Data from benchmarking helped Dave Wallington, head of safety at BT Group, engage senior management to support the safety agenda. Analysis of collision data showed that, over a 14-year period in which its claims per 1,000 vehicles fell from 59 to 27, the company made its most significant improvements in the first five years of the programme.

“We have seen probably about 75% of our improvement in the first five years of our benchmarking programme,” says Wallington, head of safety at BT Group. “Since then the improvement has been smaller, but it is still an improvement, and that can be a difficult message to sell if a company is investing a lot of money in a programme. However, we had a PhD student and gave him all the data and asked him to tell us what it meant.”

His analysis showed that the reduction in all collisions involving BT vehicles was faster than the decline in the number of people killed or seriously injured (KSI) on the UK’s roads. “Not only do we have a much lower rate of all collisions compared to the rate of KSIs in the UK, but we have beaten the rate it has fallen over that period of time,” says Wallington.

“This means we can show that the reduction in our incident rate is not just about what is happening in society generally, it’s about what we’re doing.”

2. Knowing when to make a change

“We’ve really struggled with driver licence checking,” says Wallington. “Over the years we have used line managers to get people in once a year, look at their licence and say ‘yes, you can drive’, but that’s appalling practice and something that we have wanted to change for an awfully long time.

“However, the big stumbling block for us was always around the administration around paper mandates that the DVLA required.

“We pleaded our case with the DVLA and explained the economics of paper mandates wouldn’t work for a fleet of around 60,000 drivers. As a result, we ended up spending three years negotiating with the DVLA and other companies to get to the position where the DVLA let us become the first company to take on electronic mandates, with the roll-out happening last month (July).”

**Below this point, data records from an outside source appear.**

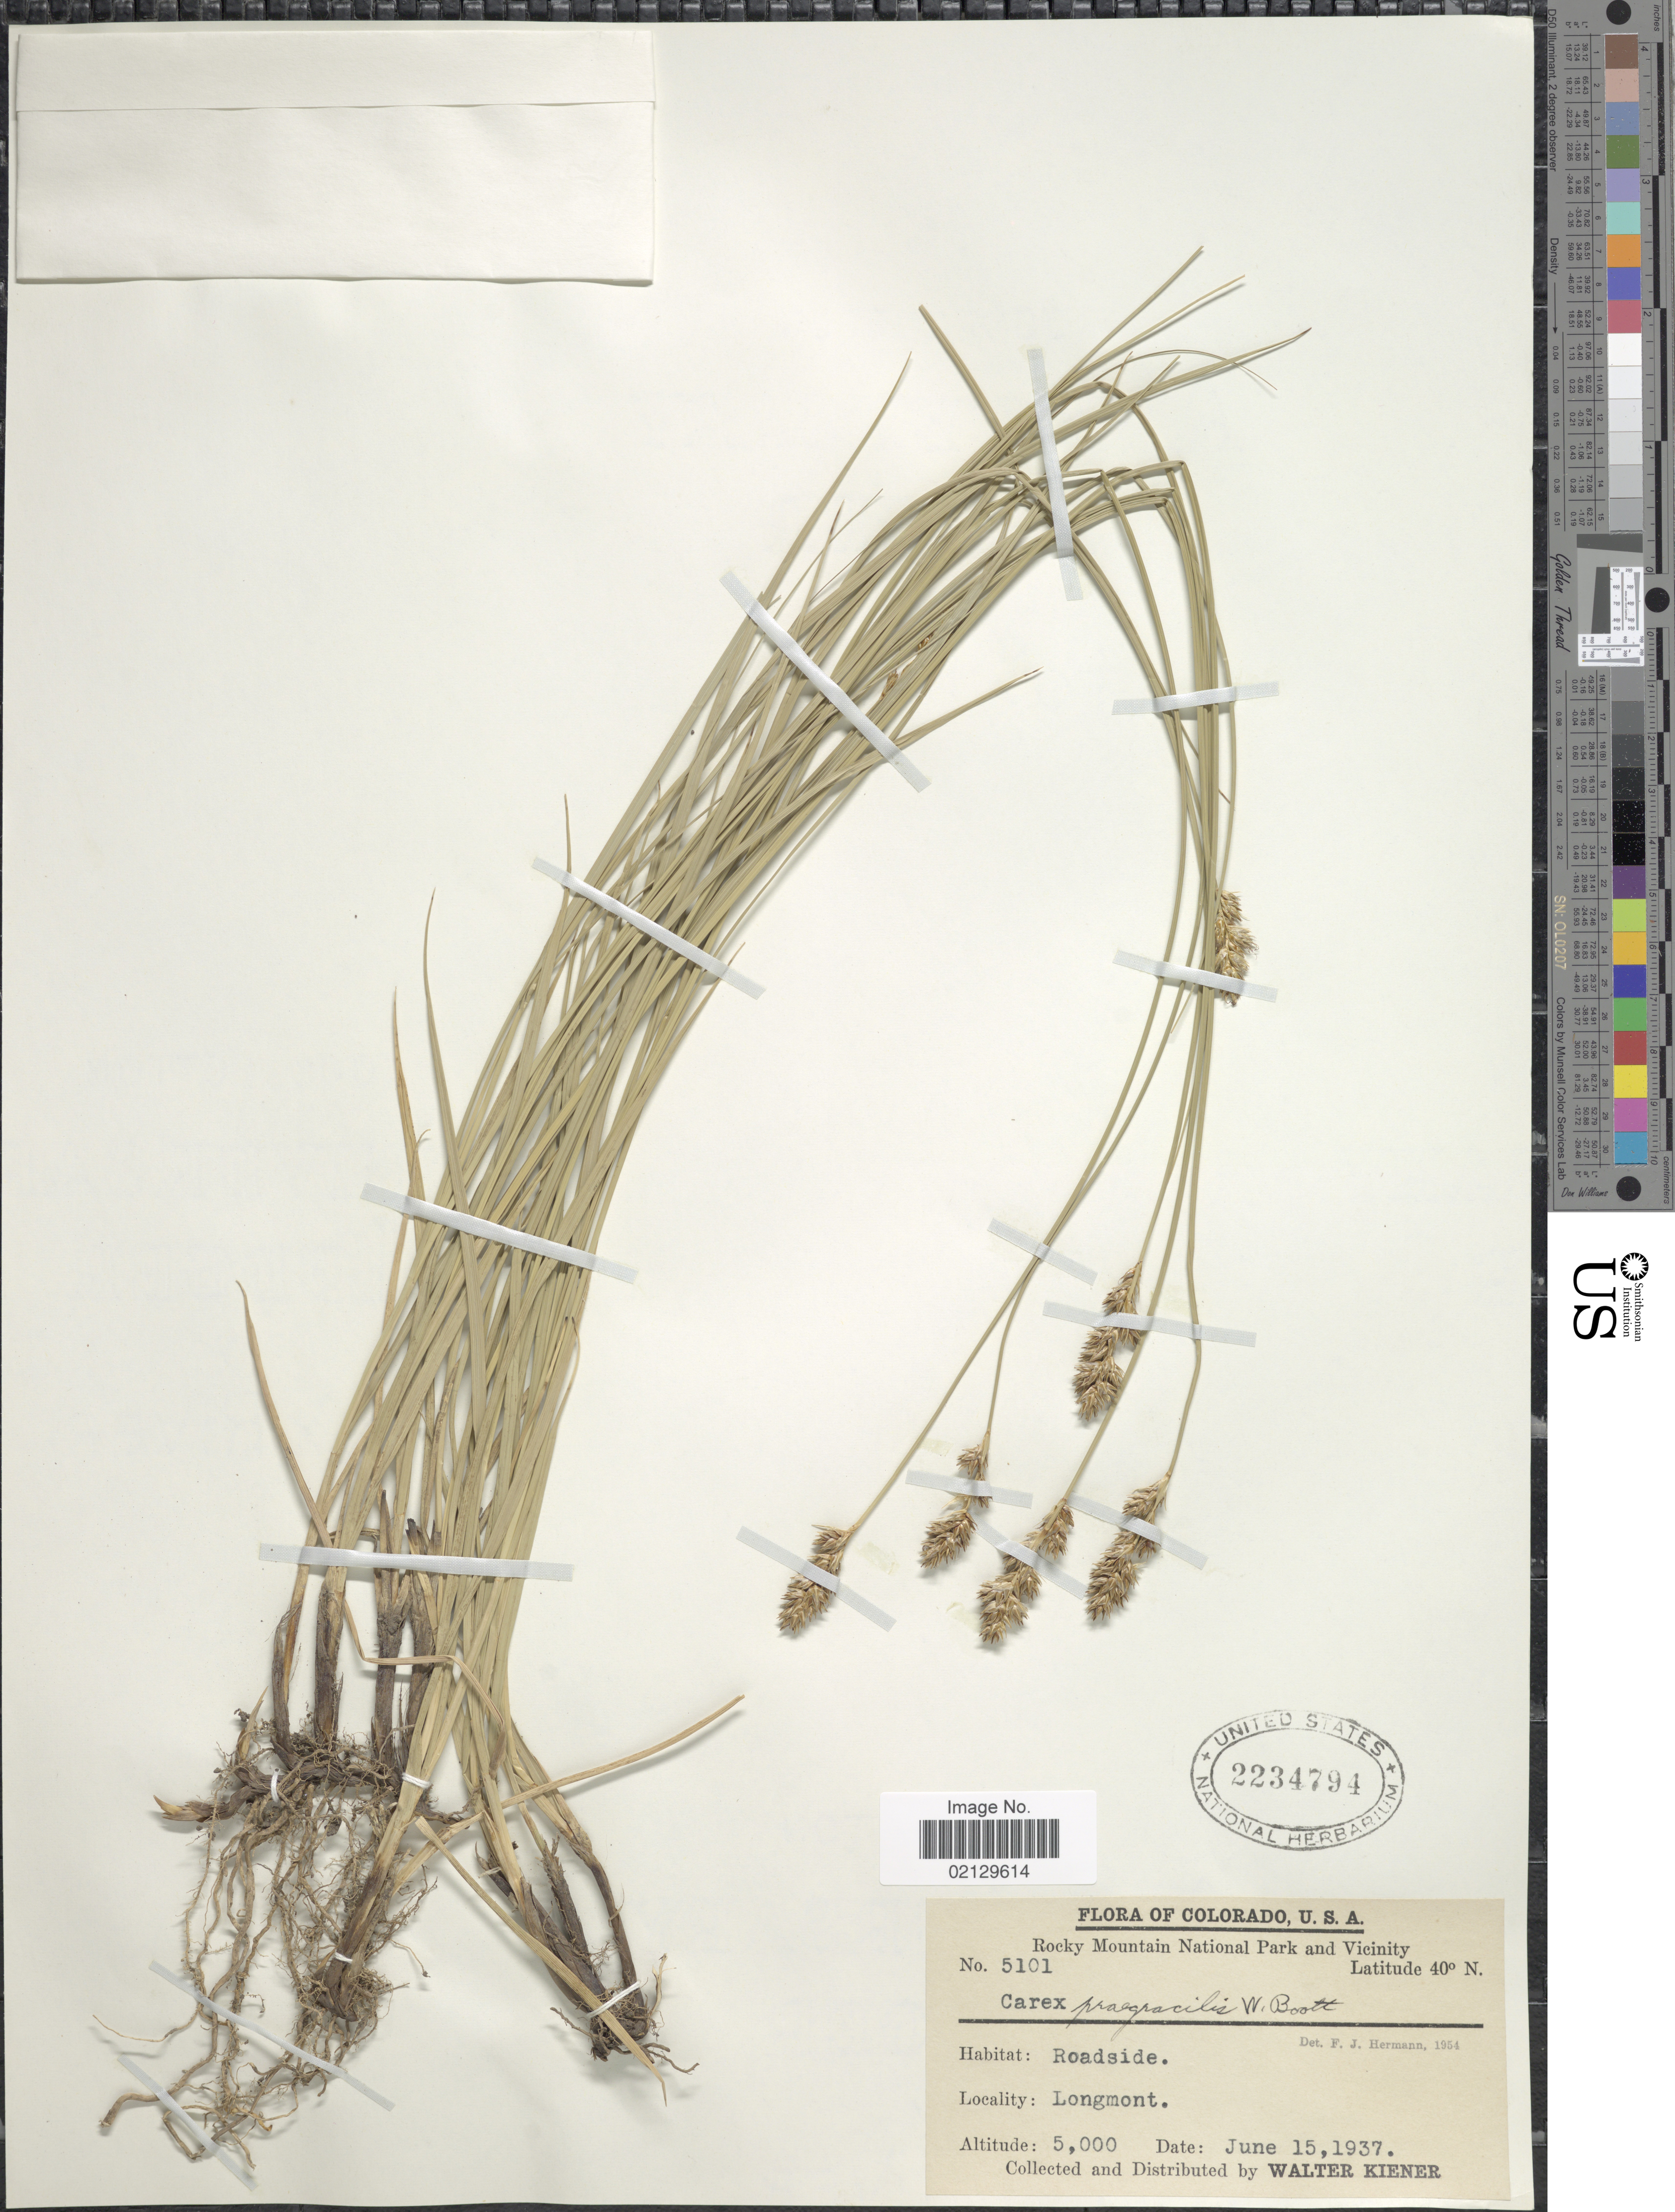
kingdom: Plantae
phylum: Tracheophyta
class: Liliopsida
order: Poales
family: Cyperaceae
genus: Carex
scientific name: Carex praegracilis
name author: W. Boott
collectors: W. Kiener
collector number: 5101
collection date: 1937-06-15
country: United States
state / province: Colorado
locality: Colorado, U.S.A. Roadside, Longmont. Rocky Mountain National Park and Vicinity.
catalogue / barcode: US 2234794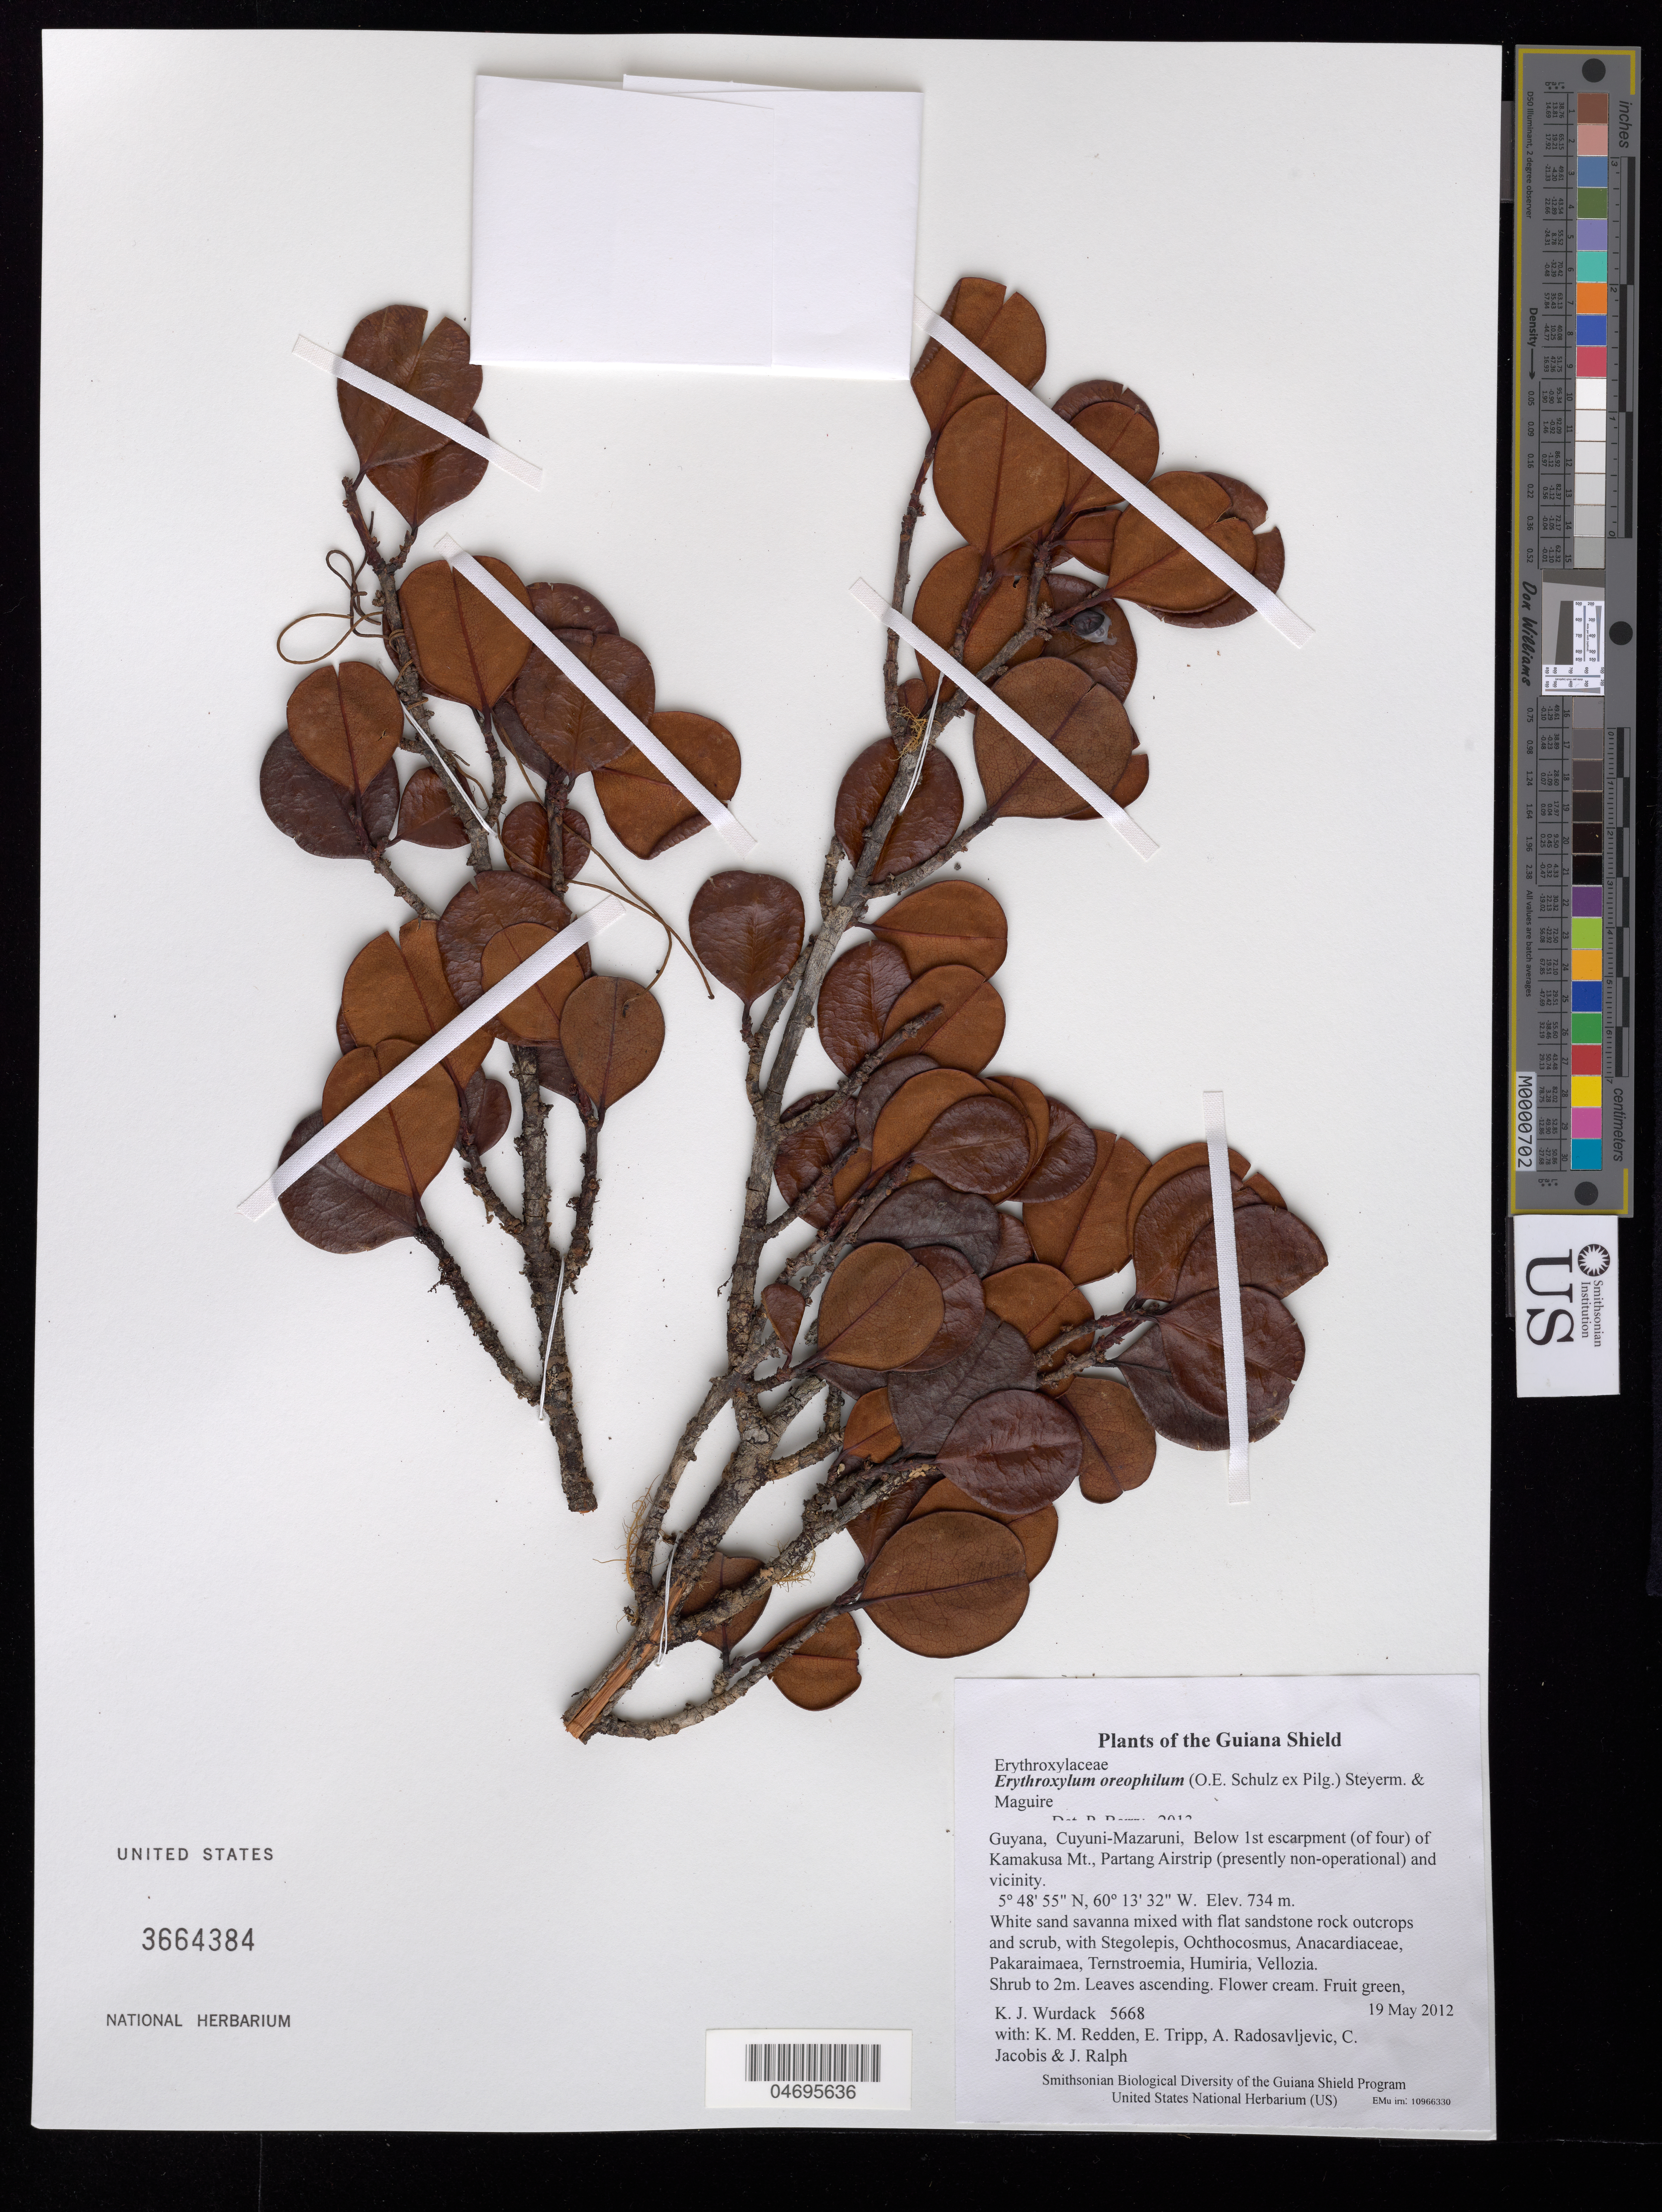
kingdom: Plantae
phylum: Tracheophyta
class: Magnoliopsida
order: Malpighiales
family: Erythroxylaceae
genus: Erythroxylum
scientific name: Erythroxylum oreophilum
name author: (O.E. Schulz ex Pilg.) Steyerm. & Maguire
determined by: Berry, P.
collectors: K. Wurdack, K. M. Redden, E. Tripp, A. Radosavljevic, C. Jacobis & J. Ralph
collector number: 5668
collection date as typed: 19 May 2012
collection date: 2012-05-19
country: Guyana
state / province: Cuyuni-Mazaruni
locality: Below 1st escarpment (of four) of Kamakusa Mt., Partang Airstrip (presently non-operational) and vicinity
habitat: White sand savanna mixed with flat sandstone rock outcrops and scrub, with Stegolepis, Ochthocosmus, Anacardiaceae, Pakaraimaea, Ternstroemia, Humiria, Vellozia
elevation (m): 734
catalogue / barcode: US 3664384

Benchmarking and collaboration with other companies over issues they were having with the paper mandate helped generate an understanding of what the problems were.

“That helped us internally instead of jumping in feet first with something that was going to cause us a huge logistical nightmare,” he says.

“We managed to delay the implementation of our driver licence checking and get more momentum around the control that managers had to apply at business. It has resulted in a very positive change for us.”

3. In-car distraction

BT had a “very animated debate” around 18 months ago over whether employees should be banned from using hands-free mobile phones while driving, says Wallington.

“The operational team said they couldn’t sustain the ban, our sales team said they couldn’t work with it, so we decided we would commission some specialist benchmarking in this area,” he adds.

“When we got the data back, we found very few companies had actually gone down the route of a complete ban.

“Most people had gone for some form of restriction on incoming/outgoing calls on hands-free devices.

“It allowed us to go back and have a sensible conversation with the business and say ‘we can live with your policy, but you’ve got to work harder to make sure it is enforced’.

“Benchmarking was a real benefit to us in that discussion because it was getting to be a real political hot potato.

“It helped us to say that we’re not going to be taking a decision that’s out of the mainstream. It’s not that benchmarking made our minds up, but it gave us the confidence to make the decision that was right for the business.”